TEXTO SELECCIONADO —
Se mueven entre la afinidad religiosa con Irán y la dependencia norteamericana,
en una tensión contradictoria lejos de pronta resolución.
Un
poco más lejos, otra potencia regional ha tomado el relevo de la hostilidad sunní. Es el reino de la Casa Saud,
menos vocinglero o atrevido que el arrogante Saddam, pero mucho más peligroso
porque atesora una alianza estratégica con el Gran Satán, ahora más sólida que nunca, pese al destrozo ocasionado
por el caso Khassoghi. Irán y Arabia Saudí lideran una renacida dinámica de
bloques irreconciliables en Oriente Medio, con guerra interpuestas, áreas de
influencia, regímenes dependientes o directamente vasallos. Esta rivalidad está
lastrando sus economías, pero la iraní es la más perjudicada por el acoso
norteamericano, debido, aunque sólo en parte, al explosivo asunto nuclear.
EL
ACUERDO NUCLEAR, CLAVE DEL FUTURO
El
futuro en Irán pivota sobre la resolución de este dossier. El acuerdo que regía
el desarrollo nuclear del país abrió grandes expectativas al régimen. Se
esperaba con avidez el fin efectivo de las sanciones y los dividendos subsiguientes
Trump ha hecho añicos el pacto pergeñado por Obama y Kerry.

OBJETIVO DEL EJERCICIO — Cita entero, palabra por palabra, el texto de arriba sobre la rivalidad entre Irán y Arabia Saudí.

DATOS EXTRAÍDOS —
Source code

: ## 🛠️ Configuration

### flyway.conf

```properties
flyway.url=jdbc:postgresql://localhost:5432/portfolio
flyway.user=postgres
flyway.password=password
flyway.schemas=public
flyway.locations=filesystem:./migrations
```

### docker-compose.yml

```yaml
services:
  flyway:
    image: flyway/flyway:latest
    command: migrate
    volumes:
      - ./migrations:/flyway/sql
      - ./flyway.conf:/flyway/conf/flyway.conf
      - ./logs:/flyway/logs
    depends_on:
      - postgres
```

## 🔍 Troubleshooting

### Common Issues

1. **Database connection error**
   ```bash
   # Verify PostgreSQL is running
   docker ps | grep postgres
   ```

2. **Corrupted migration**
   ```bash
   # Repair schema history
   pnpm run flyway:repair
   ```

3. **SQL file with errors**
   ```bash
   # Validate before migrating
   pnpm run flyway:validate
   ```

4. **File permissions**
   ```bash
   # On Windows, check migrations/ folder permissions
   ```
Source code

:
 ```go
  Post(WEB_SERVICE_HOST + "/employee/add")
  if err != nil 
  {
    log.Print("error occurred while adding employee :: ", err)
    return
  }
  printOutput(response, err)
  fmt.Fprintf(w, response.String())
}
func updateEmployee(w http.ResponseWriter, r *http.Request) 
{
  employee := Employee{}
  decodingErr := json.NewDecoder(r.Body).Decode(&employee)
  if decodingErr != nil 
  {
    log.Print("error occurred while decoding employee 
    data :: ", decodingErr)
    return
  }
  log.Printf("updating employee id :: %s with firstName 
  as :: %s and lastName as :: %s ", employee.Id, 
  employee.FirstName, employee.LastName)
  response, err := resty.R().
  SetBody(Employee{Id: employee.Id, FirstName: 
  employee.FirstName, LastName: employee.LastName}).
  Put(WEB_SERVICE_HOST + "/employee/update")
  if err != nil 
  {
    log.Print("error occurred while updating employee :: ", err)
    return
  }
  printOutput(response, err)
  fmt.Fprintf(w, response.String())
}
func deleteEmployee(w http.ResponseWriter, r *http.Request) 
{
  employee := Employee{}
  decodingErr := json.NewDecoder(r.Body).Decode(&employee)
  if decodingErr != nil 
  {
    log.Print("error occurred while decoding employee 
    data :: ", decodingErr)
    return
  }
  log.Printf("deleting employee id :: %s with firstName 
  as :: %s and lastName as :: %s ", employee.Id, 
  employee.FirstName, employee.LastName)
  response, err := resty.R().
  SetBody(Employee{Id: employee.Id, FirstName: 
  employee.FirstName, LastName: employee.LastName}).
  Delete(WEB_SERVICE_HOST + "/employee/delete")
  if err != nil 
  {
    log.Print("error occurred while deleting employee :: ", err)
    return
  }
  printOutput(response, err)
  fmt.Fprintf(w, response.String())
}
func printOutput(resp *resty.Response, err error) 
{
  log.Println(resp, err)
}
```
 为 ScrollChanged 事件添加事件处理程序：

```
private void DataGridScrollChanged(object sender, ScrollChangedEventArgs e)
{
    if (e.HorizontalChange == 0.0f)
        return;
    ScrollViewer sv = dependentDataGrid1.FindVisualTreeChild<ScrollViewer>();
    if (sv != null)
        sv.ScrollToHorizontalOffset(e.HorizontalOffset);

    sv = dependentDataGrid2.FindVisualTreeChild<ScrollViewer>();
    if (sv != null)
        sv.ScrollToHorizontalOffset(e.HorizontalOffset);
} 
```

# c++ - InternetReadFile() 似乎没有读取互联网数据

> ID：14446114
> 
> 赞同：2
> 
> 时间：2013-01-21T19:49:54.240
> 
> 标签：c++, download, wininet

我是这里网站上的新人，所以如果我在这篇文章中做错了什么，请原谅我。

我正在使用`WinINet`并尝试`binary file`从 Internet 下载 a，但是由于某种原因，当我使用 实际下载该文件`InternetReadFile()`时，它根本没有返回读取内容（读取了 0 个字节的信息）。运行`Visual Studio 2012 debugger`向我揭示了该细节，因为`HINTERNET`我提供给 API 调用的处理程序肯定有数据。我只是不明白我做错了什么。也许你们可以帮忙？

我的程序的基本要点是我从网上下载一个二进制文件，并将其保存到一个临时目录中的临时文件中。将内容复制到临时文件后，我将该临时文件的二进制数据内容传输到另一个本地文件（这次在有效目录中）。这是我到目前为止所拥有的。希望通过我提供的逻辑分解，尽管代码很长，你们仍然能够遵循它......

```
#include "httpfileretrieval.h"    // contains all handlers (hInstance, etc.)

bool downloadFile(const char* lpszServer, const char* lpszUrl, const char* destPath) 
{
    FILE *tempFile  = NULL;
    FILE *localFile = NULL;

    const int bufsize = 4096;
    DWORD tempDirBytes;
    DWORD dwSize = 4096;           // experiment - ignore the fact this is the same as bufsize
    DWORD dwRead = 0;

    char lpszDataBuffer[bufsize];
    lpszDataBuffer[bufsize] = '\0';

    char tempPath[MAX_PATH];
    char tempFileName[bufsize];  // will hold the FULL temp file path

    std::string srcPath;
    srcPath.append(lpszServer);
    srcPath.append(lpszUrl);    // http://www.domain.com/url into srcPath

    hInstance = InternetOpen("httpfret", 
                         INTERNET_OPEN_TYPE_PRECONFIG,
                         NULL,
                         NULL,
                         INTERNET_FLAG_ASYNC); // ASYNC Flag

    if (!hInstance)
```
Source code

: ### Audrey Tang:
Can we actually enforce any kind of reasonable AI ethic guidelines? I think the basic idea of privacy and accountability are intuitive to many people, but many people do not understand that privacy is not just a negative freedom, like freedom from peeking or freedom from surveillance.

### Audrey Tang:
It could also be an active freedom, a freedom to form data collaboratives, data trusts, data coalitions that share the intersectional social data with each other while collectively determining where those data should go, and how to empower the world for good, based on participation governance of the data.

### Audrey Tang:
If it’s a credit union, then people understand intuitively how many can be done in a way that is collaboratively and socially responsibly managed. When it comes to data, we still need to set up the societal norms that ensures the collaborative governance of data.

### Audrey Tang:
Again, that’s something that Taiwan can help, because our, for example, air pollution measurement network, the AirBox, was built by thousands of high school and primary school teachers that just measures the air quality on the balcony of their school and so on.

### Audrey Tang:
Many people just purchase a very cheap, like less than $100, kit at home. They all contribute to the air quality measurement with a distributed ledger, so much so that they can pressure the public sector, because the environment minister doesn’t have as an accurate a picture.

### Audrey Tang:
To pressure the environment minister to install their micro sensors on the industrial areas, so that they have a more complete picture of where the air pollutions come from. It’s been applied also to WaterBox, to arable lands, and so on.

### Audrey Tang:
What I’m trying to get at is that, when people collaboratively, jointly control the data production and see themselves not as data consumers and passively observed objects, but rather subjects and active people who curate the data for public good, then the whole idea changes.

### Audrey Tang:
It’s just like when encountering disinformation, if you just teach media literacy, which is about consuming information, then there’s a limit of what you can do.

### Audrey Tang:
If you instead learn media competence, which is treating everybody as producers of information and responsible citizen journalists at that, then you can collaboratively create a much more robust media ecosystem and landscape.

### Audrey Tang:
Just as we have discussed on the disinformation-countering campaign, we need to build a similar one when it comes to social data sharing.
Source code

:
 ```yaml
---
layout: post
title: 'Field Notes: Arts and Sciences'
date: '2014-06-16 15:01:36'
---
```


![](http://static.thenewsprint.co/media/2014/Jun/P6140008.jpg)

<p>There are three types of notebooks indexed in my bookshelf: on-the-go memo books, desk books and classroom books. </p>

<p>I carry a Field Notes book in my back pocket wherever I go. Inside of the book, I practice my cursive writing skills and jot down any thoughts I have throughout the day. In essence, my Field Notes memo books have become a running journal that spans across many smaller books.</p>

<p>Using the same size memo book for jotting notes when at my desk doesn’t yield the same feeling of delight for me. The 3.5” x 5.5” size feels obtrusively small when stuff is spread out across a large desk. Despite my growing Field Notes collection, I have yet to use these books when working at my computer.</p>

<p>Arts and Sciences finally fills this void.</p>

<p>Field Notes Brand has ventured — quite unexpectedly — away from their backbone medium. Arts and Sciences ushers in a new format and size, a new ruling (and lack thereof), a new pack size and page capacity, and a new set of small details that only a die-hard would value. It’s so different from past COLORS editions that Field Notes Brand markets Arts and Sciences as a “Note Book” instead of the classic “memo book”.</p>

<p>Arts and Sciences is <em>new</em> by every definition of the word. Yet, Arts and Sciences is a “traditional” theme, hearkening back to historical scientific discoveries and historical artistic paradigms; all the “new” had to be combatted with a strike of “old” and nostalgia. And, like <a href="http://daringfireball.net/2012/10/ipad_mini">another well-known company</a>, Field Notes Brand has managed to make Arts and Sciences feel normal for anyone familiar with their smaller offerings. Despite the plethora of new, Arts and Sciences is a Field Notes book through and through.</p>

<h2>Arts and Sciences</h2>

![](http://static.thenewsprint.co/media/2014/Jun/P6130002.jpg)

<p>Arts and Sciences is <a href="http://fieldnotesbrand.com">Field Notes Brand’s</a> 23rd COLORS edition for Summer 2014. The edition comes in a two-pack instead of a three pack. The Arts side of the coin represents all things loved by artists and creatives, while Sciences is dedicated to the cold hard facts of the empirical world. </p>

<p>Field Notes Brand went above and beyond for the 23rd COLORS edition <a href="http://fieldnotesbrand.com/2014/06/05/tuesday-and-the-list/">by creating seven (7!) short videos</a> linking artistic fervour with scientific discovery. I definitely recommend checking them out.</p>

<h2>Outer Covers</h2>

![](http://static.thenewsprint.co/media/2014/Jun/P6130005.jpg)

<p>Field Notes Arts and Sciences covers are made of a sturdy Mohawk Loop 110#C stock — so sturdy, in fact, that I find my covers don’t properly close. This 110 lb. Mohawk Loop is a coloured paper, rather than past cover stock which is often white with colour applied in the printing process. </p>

RESULTADO DEL EJERCICIO —
Se mueven entre la afinidad religiosa con Irán y la dependencia norteamericana,
en una tensión contradictoria lejos de pronta resolución.
Un
poco más lejos, otra potencia regional ha tomado el relevo de la hostilidad sunní. Es el reino de la Casa Saud,
menos vocinglero o atrevido que el arrogante Saddam, pero mucho más peligroso
porque atesora una alianza estratégica con el Gran Satán, ahora más sólida que nunca, pese al destrozo ocasionado
por el caso Khassoghi. Irán y Arabia Saudí lideran una renacida dinámica de
bloques irreconciliables en Oriente Medio, con guerra interpuestas, áreas de
influencia, regímenes dependientes o directamente vasallos. Esta rivalidad está
lastrando sus economías, pero la iraní es la más perjudicada por el acoso
norteamericano, debido, aunque sólo en parte, al explosivo asunto nuclear.
EL
ACUERDO NUCLEAR, CLAVE DEL FUTURO
El
futuro en Irán pivota sobre la resolución de este dossier. El acuerdo que regía
el desarrollo nuclear del país abrió grandes expectativas al régimen. Se
esperaba con avidez el fin efectivo de las sanciones y los dividendos subsiguientes
Trump ha hecho añicos el pacto pergeñado por Obama y Kerry.